WHAT THIS TASK INVOLVES: Omit the pictures and output every entry below exactly as written.

INFORMATION SHOWN:
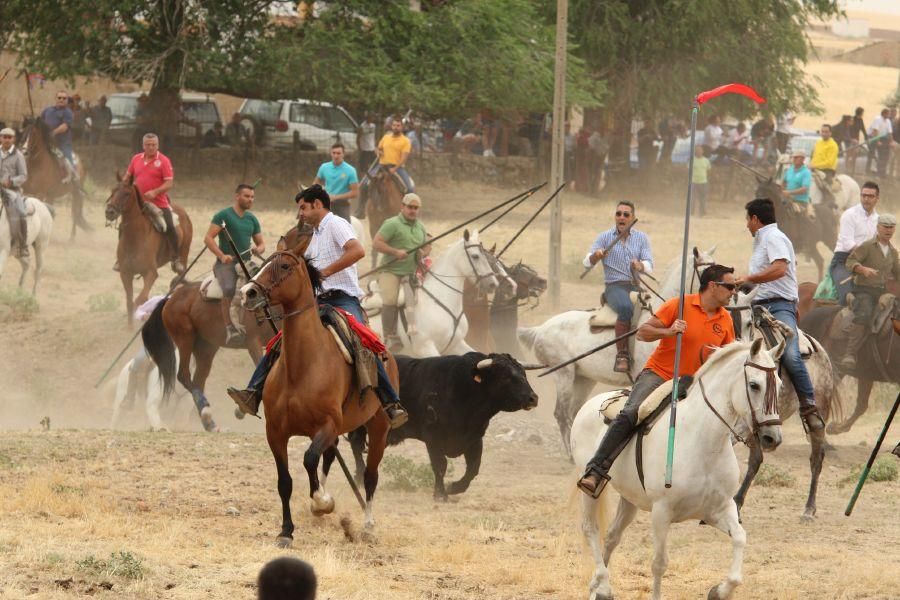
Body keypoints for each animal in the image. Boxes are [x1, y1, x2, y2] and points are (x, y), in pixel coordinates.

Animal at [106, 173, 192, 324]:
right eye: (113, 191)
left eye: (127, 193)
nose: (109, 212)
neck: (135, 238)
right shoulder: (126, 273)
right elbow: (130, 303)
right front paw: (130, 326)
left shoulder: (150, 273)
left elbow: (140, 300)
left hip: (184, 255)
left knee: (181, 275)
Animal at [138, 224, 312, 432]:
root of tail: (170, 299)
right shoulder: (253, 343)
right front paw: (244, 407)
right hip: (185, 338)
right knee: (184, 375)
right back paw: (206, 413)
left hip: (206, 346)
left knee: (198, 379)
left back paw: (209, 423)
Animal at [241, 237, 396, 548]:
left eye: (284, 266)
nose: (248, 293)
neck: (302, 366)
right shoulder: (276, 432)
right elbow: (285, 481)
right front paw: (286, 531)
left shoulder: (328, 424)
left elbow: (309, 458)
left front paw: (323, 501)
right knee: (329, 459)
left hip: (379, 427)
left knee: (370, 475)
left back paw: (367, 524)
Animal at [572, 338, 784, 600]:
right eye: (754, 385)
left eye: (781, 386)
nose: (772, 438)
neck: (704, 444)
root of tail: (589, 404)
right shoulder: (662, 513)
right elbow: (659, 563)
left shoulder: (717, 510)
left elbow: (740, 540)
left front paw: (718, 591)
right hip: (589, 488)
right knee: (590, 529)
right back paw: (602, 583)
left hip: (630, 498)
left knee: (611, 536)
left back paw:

REPLY:
Body keypoints for each animal in the image. Boxes are [x1, y1, x2, y2] and points are (x, y), in pixel coordinates.

Animal at [106, 173, 192, 324]:
right eye: (113, 191)
left eye: (127, 193)
nose: (109, 212)
neck: (135, 238)
right shoulder: (126, 273)
right elbow: (130, 303)
right front paw: (130, 326)
left shoulder: (150, 273)
left elbow: (140, 300)
left hip: (184, 255)
left knee: (181, 275)
Animal at [138, 224, 312, 432]:
root of tail: (170, 299)
right shoulder: (253, 343)
right front paw: (244, 407)
right hip: (185, 338)
right knee: (184, 375)
right back paw: (206, 413)
left hip: (206, 346)
left knee: (198, 379)
left back paw: (209, 423)
Animal at [241, 237, 396, 548]:
left eye: (284, 266)
nose: (248, 293)
neck: (302, 366)
right shoulder: (276, 432)
right elbow: (285, 481)
right front paw: (286, 531)
left shoulder: (328, 424)
left elbow: (309, 458)
left front paw: (323, 501)
right knee: (329, 459)
left hip: (379, 427)
left knee: (370, 475)
left back paw: (367, 524)
Animal at [572, 338, 784, 600]:
right eye: (754, 385)
left eye: (781, 386)
nose: (772, 438)
neck: (704, 444)
root of tail: (589, 404)
right shoulder: (662, 513)
right elbow: (659, 563)
left shoulder: (717, 510)
left elbow: (740, 540)
left front paw: (718, 591)
right hip: (589, 488)
right knee: (590, 529)
right back paw: (602, 583)
left hip: (630, 498)
left knee: (611, 536)
left back paw:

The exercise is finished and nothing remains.